Task objective: From the records below, work out how many lines contain "APERTURE". Reply with that number alone.

Machine-readable electronics designs:
____________

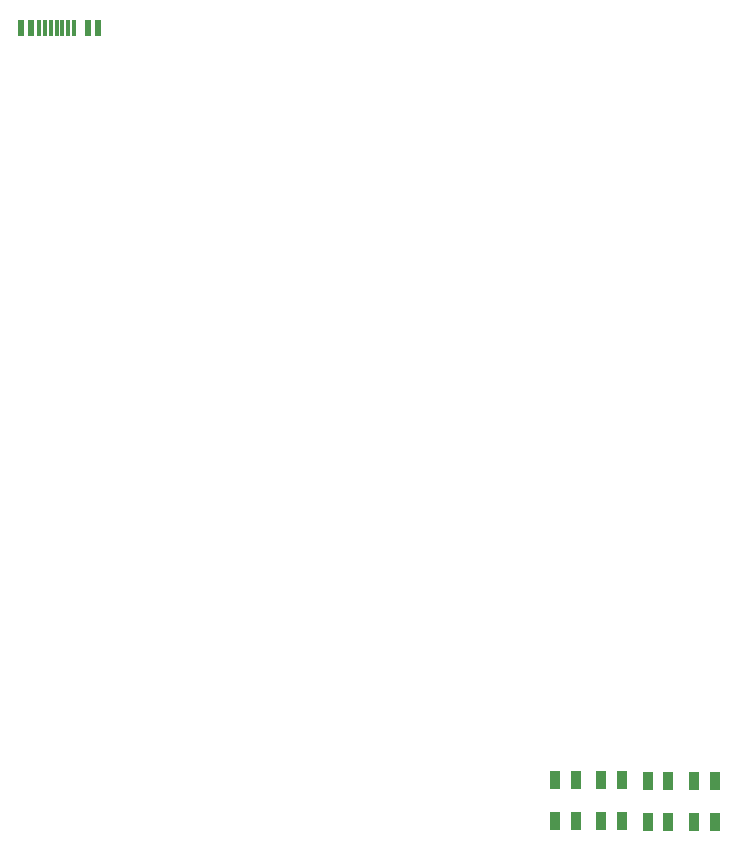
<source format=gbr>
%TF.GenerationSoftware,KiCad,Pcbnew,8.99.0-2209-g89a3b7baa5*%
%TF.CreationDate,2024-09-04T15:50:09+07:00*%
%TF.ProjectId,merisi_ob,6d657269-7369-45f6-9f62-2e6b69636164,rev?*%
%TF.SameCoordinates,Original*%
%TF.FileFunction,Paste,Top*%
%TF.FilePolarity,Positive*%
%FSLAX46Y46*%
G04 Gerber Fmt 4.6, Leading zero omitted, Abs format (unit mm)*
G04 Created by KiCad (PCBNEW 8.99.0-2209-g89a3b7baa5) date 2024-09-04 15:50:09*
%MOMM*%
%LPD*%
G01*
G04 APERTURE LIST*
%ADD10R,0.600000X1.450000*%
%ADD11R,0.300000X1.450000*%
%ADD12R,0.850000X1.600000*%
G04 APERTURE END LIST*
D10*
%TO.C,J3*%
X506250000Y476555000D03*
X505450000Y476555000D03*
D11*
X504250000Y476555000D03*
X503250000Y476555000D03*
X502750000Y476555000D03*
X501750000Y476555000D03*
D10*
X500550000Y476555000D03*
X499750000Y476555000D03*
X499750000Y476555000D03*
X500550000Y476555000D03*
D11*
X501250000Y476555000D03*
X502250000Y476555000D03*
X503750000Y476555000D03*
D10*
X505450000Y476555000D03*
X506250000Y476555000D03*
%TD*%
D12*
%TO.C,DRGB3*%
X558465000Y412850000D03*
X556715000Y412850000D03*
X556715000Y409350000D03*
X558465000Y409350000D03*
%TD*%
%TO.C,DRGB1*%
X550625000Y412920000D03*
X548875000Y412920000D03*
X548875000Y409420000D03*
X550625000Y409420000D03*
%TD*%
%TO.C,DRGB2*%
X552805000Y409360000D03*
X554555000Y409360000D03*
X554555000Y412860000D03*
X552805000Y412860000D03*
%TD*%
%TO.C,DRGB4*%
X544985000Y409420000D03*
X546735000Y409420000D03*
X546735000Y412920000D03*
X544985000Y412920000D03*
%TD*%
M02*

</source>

____________

Written answer: 2